> [Aangeleverde tekst]:
::::::::

Een rotschop voor de kosmos

avila-e1350053126431

Avila 1965 (eigen foto)

‘O, ik zou de mensen willen uitroeien. Niet martelen, maar gewoon verbranden, het grondige werk, bedoel ik. Tuig allemaal. Jezus Christus nog aan toe, er moet een God zijn of iets dat minstens zo erg is.’

G.K. van het Reve tegen Bibeb (oktober 1964)

In de zomer van 1965 deed de Fiat van mijn vader het Spaanse Castilië aan. Zo belandden we het ommuurde Avila en ook in Toledo. In deze bebouwde rots lijkt heel Spanje te worden samengevat in een decor dat is ingeklemd in een bocht van de Taag en aan het einde der tijden herinnert. In die stad lang heb ik een dag lang rondgedwaald, helemaal alleen, zelfs tijdens de siësta toen alleen nog de honden en de toeristen op straat te vinden waren. Ik ben er nog in het atelier van El Greco geweest, maar ook in de kathedraal, in de moskeeën en synagogen. Ik heb gezocht naar de onderaardse gangen, waarover ik gelezen het in Het vijfde zegel van Simon Vestdijk. Gangen waardoor je weg kon vluchten naar de Taag. Ik heb rondgelopen in het kapotgeschoten Alcazar, waar nog foto’s hingen van de belegering tijdens de Spaanse burgeroorlog. En die stad tenslotte heb ik een zwaard gekocht, want daar is Toledo is beroemd om is. Zo herinner ik mij die hete dagen in Spanje, opgesloten als ik mij voelde in de wereld van mijn vader, waarvan ik meende dat het mijn voorland was. Om te ontvluchten ging ik lezen, zodat de dagelijkse herinneringen uit die tijd bedolven zijn geraakt onder een dikke laag van literatuur.

::::::::

> [De invoer]:

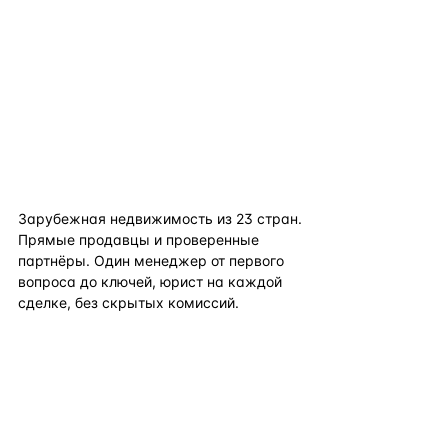
flat
ters
Зарубежная недвижимость из
23
стран.
Прямые продавцы и проверенные
партнёры. Один менеджер от первого
вопроса до ключей, юрист на каждой
сделке, без скрытых комиссий.
TELEGRAM
WHATSAPP
EMAIL
КАТАЛОГ ПО СТРАНАМ
ПОЛЕЗНОЕ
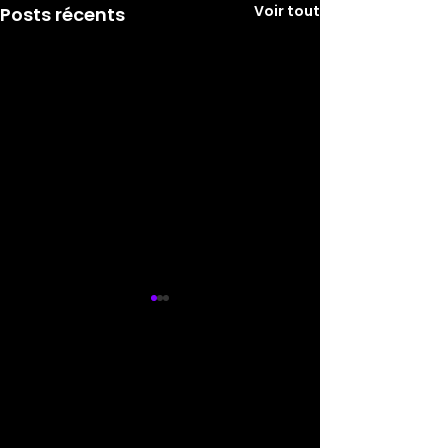
Voir tout
Posts récents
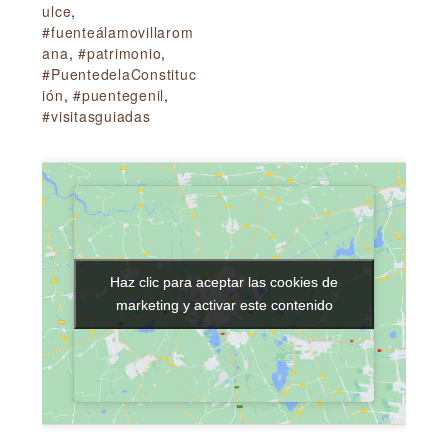
ulce
,
#fuenteálamovillarom
ana
,
#patrimonio
,
#PuentedelaConstituc
ión
,
#puentegenil
,
#visitasguiadas
Haz clic para aceptar las cookies de
Haz clic para aceptar las cookies de
marketing y activar este contenido
marketing y activar este contenido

::::::::

> [Uit te voeren taken]:
1 > Leg in één tot drie zinnen uit waarom de verteller in de tekst over Toledo ging lezen, zoals die tekst dat zelf aangeeft.
2 > Vervang in de rijen "marketing" door "publicidad" en geef alle rijen verder ongewijzigd weer, maar laat de afbeeldingen weg.
De tekst en de rijen hebben geen onderling verband.

> [Antwoorden op volgorde]:
1 > De verteller ging lezen om te ontvluchten. Tijdens die hete dagen in Spanje voelde de verteller zich opgesloten in de wereld van de vader en meende dat die wereld het eigen voorland was. Daardoor zijn de dagelijkse herinneringen uit die tijd bedolven geraakt onder een dikke laag literatuur.

2 >
flat
ters
Зарубежная недвижимость из
23
стран.
Прямые продавцы и проверенные
партнёры. Один менеджер от первого
вопроса до ключей, юрист на каждой
сделке, без скрытых комиссий.
TELEGRAM
WHATSAPP
EMAIL
КАТАЛОГ ПО СТРАНАМ
ПОЛЕЗНОЕ
Voir tout
Posts récents
ulce
,
#fuenteálamovillarom
ana
,
#patrimonio
,
#PuentedelaConstituc
ión
,
#puentegenil
,
#visitasguiadas
Haz clic para aceptar las cookies de
Haz clic para aceptar las cookies de
publicidad y activar este contenido
publicidad y activar este contenido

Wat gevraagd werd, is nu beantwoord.